So, I feel the need to explain things about GU4DEC, GNOME Users and Developers European Confence, I've been organizing for the past couple of months. A few people have been upset because I told a group of four people [Rodney, James, David & Sharvil] that I had to cancel their talks at the conference, a month before the event.
Just last week, we heard that Alan Kay, one of the earliest pioneers of computing, let us know that his doctor had forbid him to travel on account of the recent SARS outbreak. We discussed this at lengh during a GNOME Foundation Board meeting, and decided that it would be best to try and find a keynote speaker to be there in person, but also allowing Alan to give a live video uplink from California. Robin Rowe, of Cinepaint [which was once film gimp] agreed to give such a keynote.
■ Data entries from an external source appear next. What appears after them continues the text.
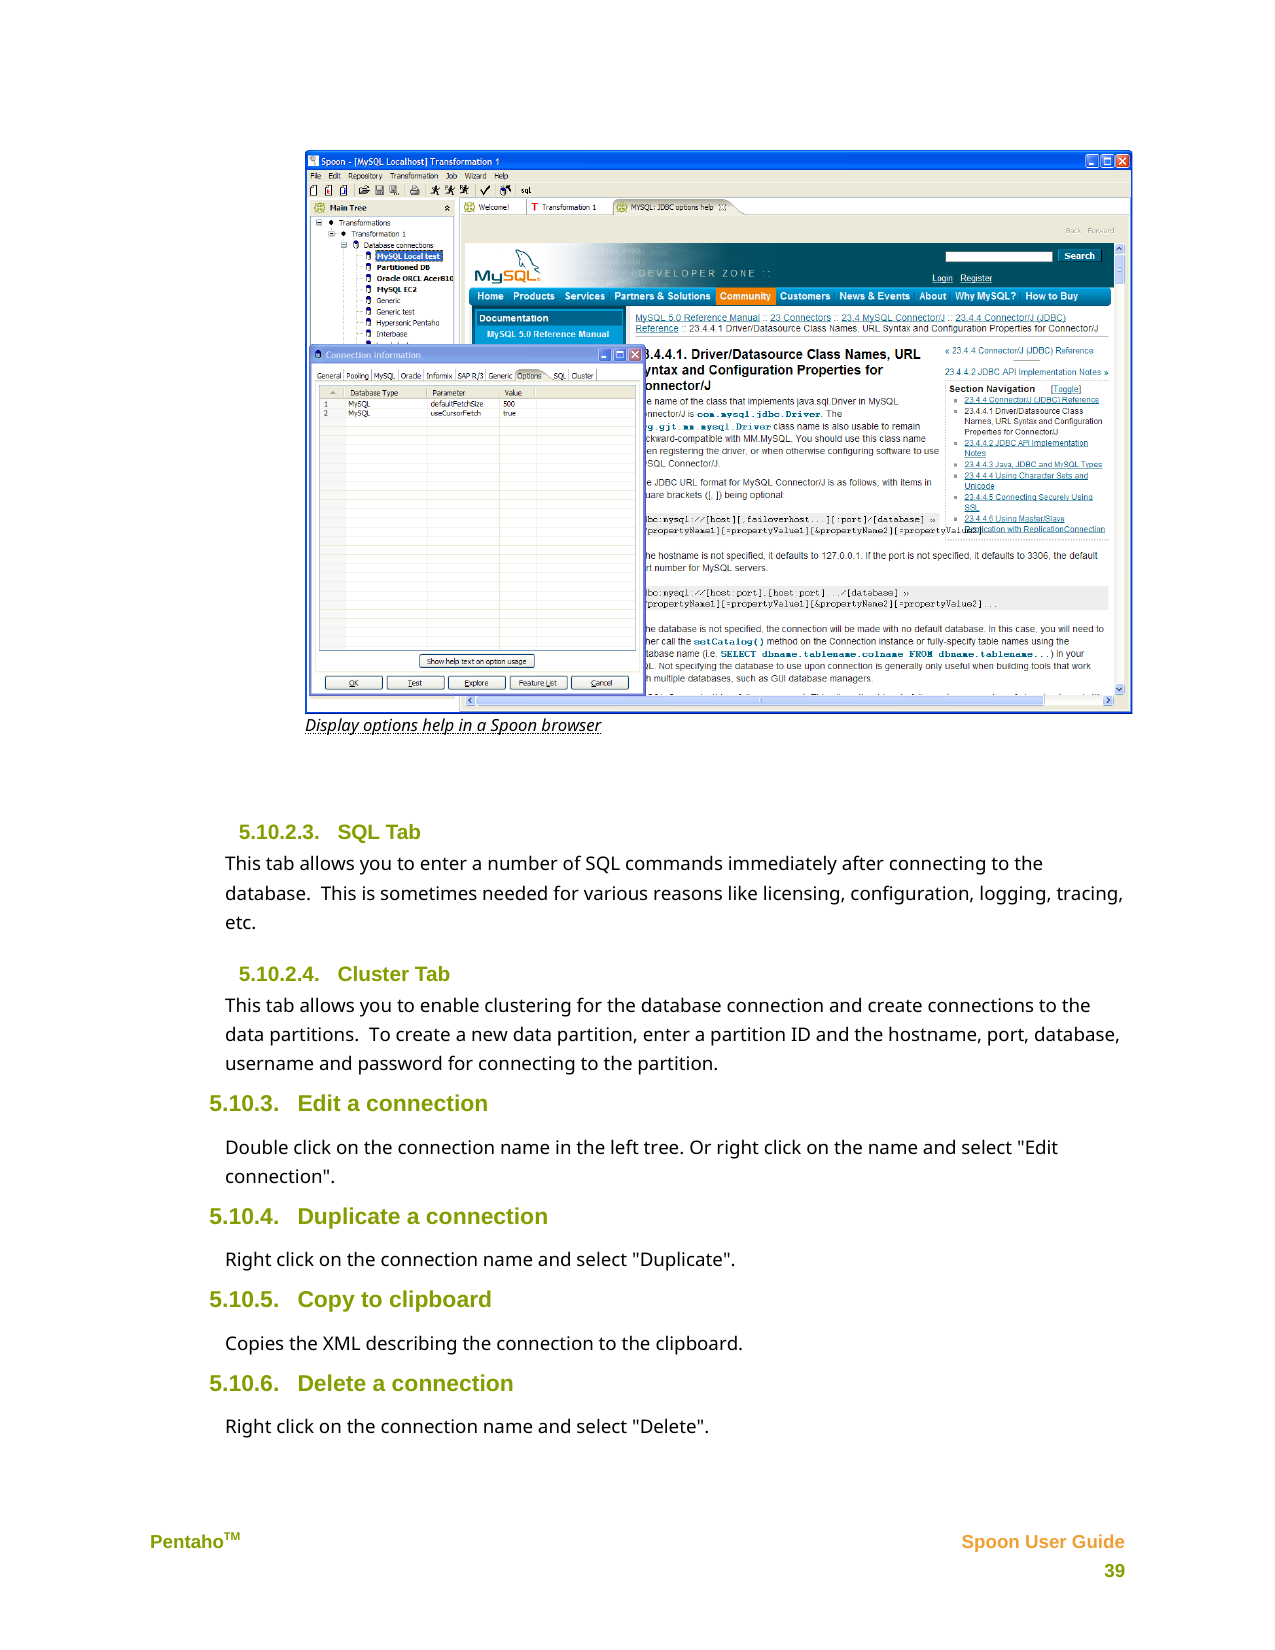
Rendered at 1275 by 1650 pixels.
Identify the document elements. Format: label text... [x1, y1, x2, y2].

text Display options help in a Spoon browser [305, 714, 1051, 736]
text Right click on the connection name and select "Delete". [225, 1410, 1125, 1439]
text Copies the XML describing the connection to the clipboard. [225, 1327, 1125, 1356]
subtitle Duplicate a connection [209, 1196, 1125, 1231]
text Right click on the connection name and select "Duplicate". [225, 1243, 1125, 1273]
subtitle Edit a connection [209, 1084, 1125, 1118]
text This tab allows you to enable clustering for the database connection and create connections to the data partitions. To create a new data partition, enter a partition ID and the hostname, port, database, username and password for connecting to the partition. [225, 989, 1125, 1077]
subtitle Copy to clipboard [209, 1280, 1125, 1314]
subtitle Cluster Tab [239, 954, 1125, 988]
picture [305, 150, 1133, 714]
text This tab allows you to enter a number of SQL commands immediately after connecting to the database. This is sometimes needed for various reasons like licensing, configuration, logging, tracing, etc. [225, 847, 1125, 935]
subtitle SQL Tab [239, 812, 1125, 847]
subtitle Delete a connection [209, 1363, 1125, 1398]
text Double click on the connection name in the left tree. Or right click on the name and select "Edit connection". [225, 1131, 1125, 1189]
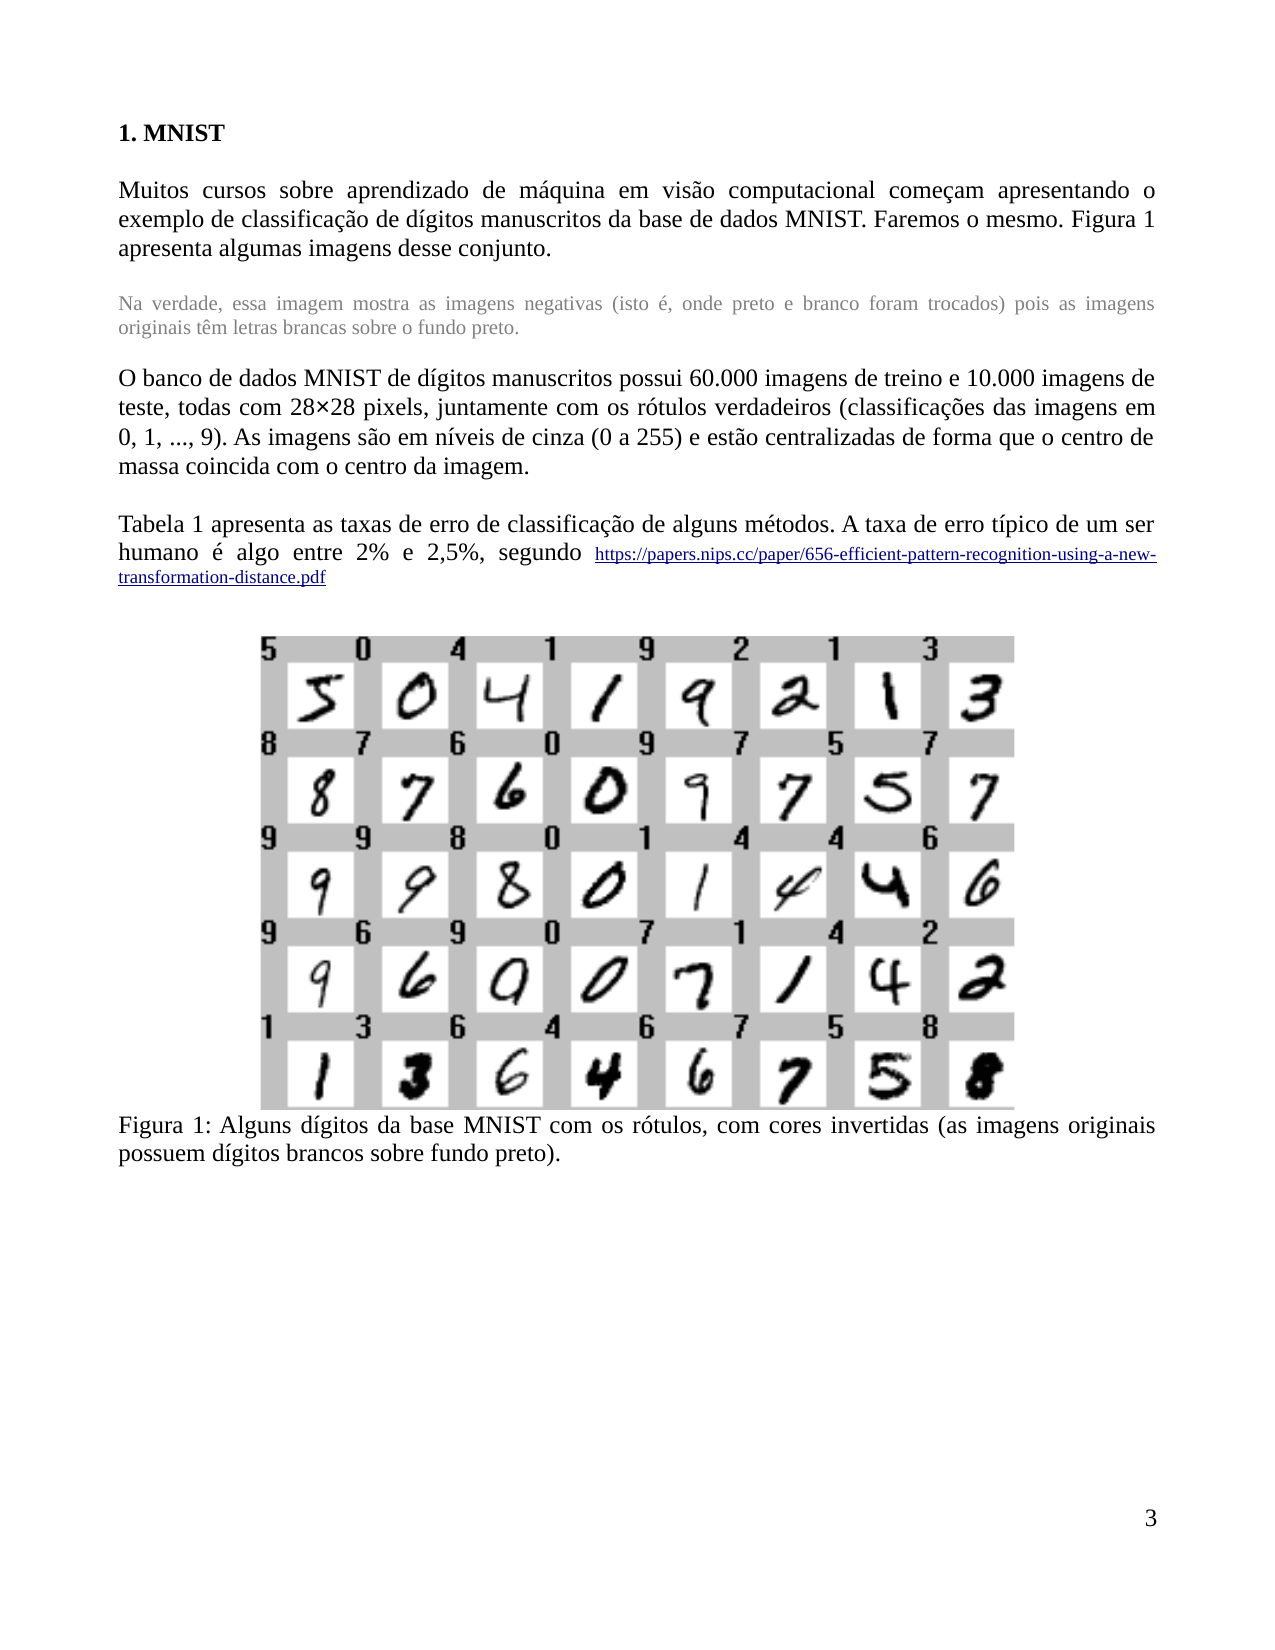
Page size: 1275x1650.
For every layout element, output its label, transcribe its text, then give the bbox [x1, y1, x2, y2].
I was put in the unenviable position of having to make space in the schedule, resulting in 4 talks being cut. It was not an easy decision, but it never is. A lot of people seem to forget how these conferences get organized. Not only do they rely on many volunteer members, they also rely most heavily on sponsorship. In this current climate, obtaining sponsorship is next to impossible. Believe me, I've tried.
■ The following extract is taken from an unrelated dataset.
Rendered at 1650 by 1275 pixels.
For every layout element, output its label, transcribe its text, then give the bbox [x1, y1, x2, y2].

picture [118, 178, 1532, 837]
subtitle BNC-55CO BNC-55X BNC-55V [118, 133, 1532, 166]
GUADEC can not possibly survive as a conference dedicated only to the developers - GNOME has got too big, too important. A lot of people get upset when talks appear on the schedule from companies who have primarily dealt with proprietary software. But sometimes don't you think it is exciting that they are interested in a relatively small conference like GUADEC. Don't you think that it is exciting that a company like Real Networks have given us licenses to be able to stream some of the talks at GU4DEC?
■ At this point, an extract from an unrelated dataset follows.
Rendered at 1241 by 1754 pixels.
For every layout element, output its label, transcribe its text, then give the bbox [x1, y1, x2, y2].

Linux@work is a new experimental day attached on to GUADEC this year, providing an opportunity for government officials, businesses, hackers and press to talk about open source software. I understand that I could never understand open source compared to someone who has found open source in their own time, yet I feel this is something that we are all searching for. A chance for people to use our software - to acknowledge that open source *can* and *does* work. I talked to one of our managers today about how open source works in a company like Sun - everything in her brain said 'Open Source *can't* work, it just *can't*' - but more and more, everyday, she is slowly seeing that it can.
That message is particuarly powerful for me.